#### Provided entries ####
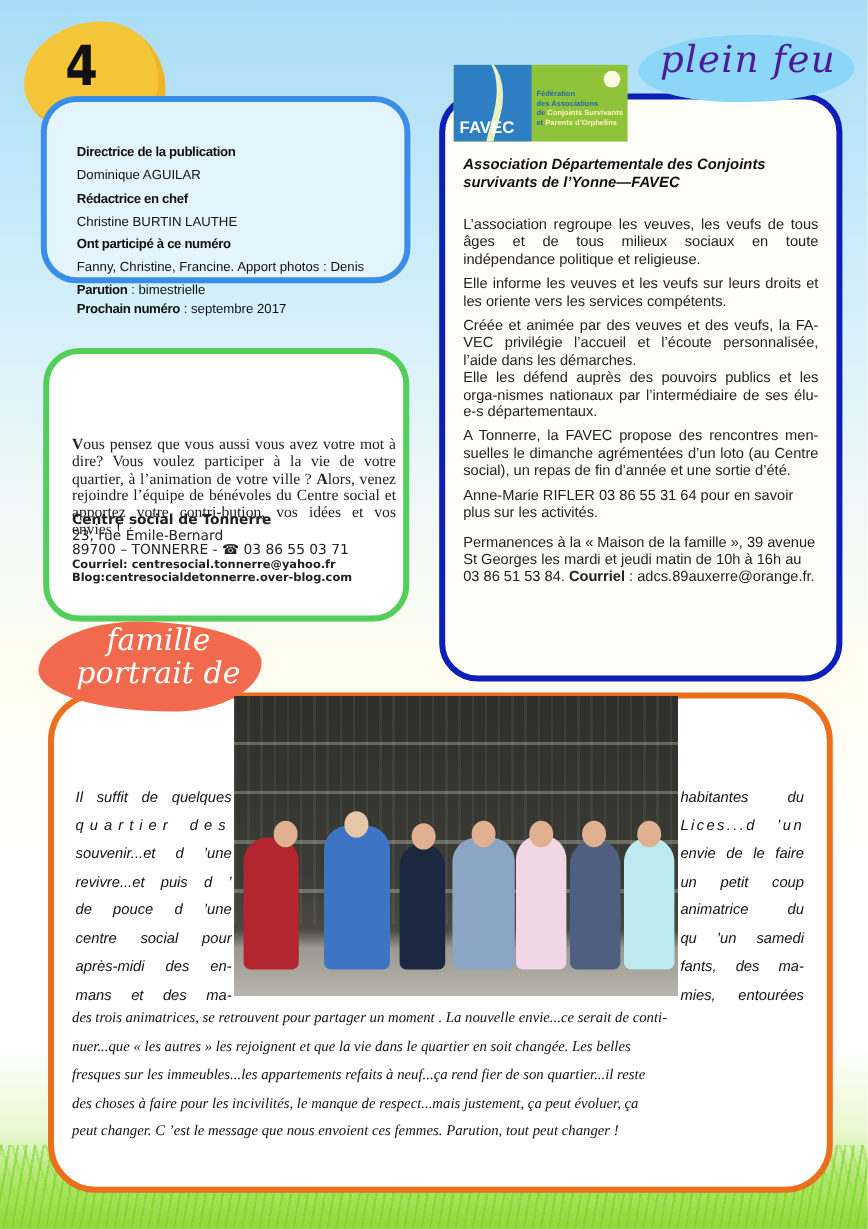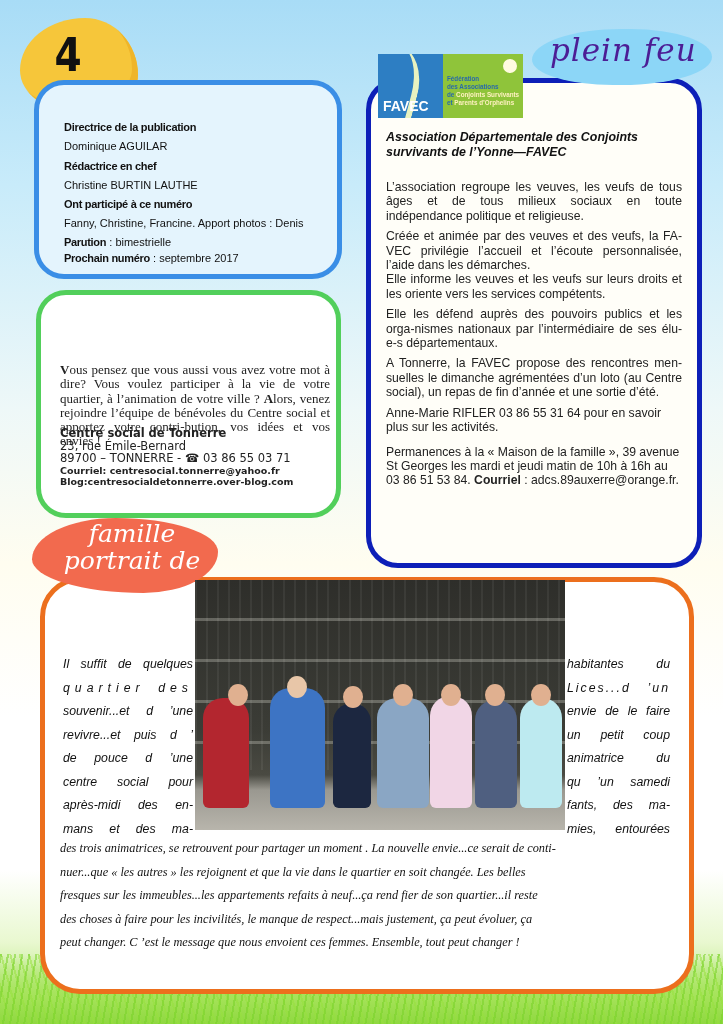--- a/index.html
+++ b/index.html
@@ -23,21 +23,21 @@
     box-shadow: inset -6px -6px 0 #efb52a;
   }
   .page-number {
     position: absolute; left: 52px; top: 28px; font-size: 46px; font-weight: 900;
     font-family: "DejaVu Sans", sans-serif; transform: scaleX(0.85); color: #111;
   }
   .box {
     position: absolute; background: rgba(255,255,255,0.75);
   }
   .box-blue {
-    left: 34px; top: 80px; width: 308px; height: 199px;
+    left: 34px; top: 80px; width: 308px; height: 156px;
     border: 5px solid #3a8ee6; border-radius: 30px;
     background: #e4f4fd;
   }
   .pub-info { position: absolute; left: 25px; top: 33px; font-size: 11px; line-height: 19.3px; }
   .pub-info .b { font-weight: bold; letter-spacing: -0.3px; }
   .pub-info .row2 { line-height: 16px; }
   .box-green {
     left: 36px; top: 290px; width: 305px; height: 228px;
     border: 5px solid #52cf5b; border-radius: 30px; background: #fff;
   }
@@ -166,22 +166,22 @@
     <div>Fédération</div>
     <div>des Associations</div>
     <div><span>de </span><span class="orange">Conjoints Survivants</span></div>
     <div><span>et </span><span class="orange">Parents d’Orphelins</span></div>
   </div>
 </div>
 
 <div class="navy-content">
   <div class="heading">Association Départementale des Conjoints survivants de l’Yonne—FAVEC</div>
   <p>L’association regroupe les veuves, les veufs de tous âges et de tous milieux sociaux en toute indépendance politique et religieuse.</p>
+  <p>Elle informe les veuves et les veufs sur leurs droits et les oriente vers les services compétents.</p>
   <p style="margin-bottom:0">Créée et animée par des veuves et des veufs, la FA-VEC privilégie l’accueil et l’écoute personnalisée, l’aide dans les démarches.</p>
-  <p>Elle informe les veuves et les veufs sur leurs droits et les oriente vers les services compétents.</p>
   <p>Elle les défend auprès des pouvoirs publics et les orga-nismes nationaux par l’intermédiaire de ses élu-e-s départementaux.</p>
   <p>A Tonnerre, la FAVEC propose des rencontres men-suelles le dimanche agrémentées d’un loto (au Centre social), un repas de fin d’année et une sortie d’été.</p>
   <div>Anne-Marie RIFLER 03 86 55 31 64 pour en savoir plus sur les activités.</div>
   <div class="gap"></div>
   <div><span>Permanences à la « Maison de la famille », 39 avenue St Georges les mardi et jeudi matin de 10h à 16h au 03 86 51 53 84. </span><b>Courriel</b><span> : adcs.89auxerre@orange.fr.</span></div>
 </div>
 
 <div class="box box-orange"></div>
 <div class="portrait-bubble"></div>
 <div class="portrait-text">
@@ -227,14 +227,14 @@
   <span class="bind-line">qu ’un samedi</span>
   <span class="bind-line">fants, des ma-</span>
   <span class="bind-line">mies, entourées</span>
 </div>
 
 <div class="portrait-text-block bottom-text">
   <span class="bind-line">des trois animatrices, se retrouvent pour partager un moment .  La nouvelle envie...ce serait de conti-</span>
   <span class="bind-line">nuer...que « les autres » les rejoignent et que la vie dans le quartier en soit changée.  Les belles</span>
   <span class="bind-line">fresques sur les immeubles...les appartements refaits à neuf...ça  rend fier de son quartier...il reste</span>
   <span class="bind-line">des choses à faire pour les incivilités, le manque de respect...mais  justement, ça peut évoluer, ça</span>
-  <span class="bind-line">peut changer. C ’est le message  que nous envoient ces femmes. Ensemble, tout peut changer !</span>
+  <span class="bind-line">peut changer. C ’est le message  que nous envoient ces femmes. Parution, tout peut changer !</span>
 </div>
 
 </body></html>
####
§ **Prompt**
The string "absolute" marks the lines to return from the material. Copy each one.

§ **Task output**
     position: absolute; left: 52px; top: 28px; font-size: 46px; font-weight: 900;
     position: absolute; background: rgba(255,255,255,0.75);
   .pub-info { position: absolute; left: 25px; top: 33px; font-size: 11px; line-height: 19.3px; }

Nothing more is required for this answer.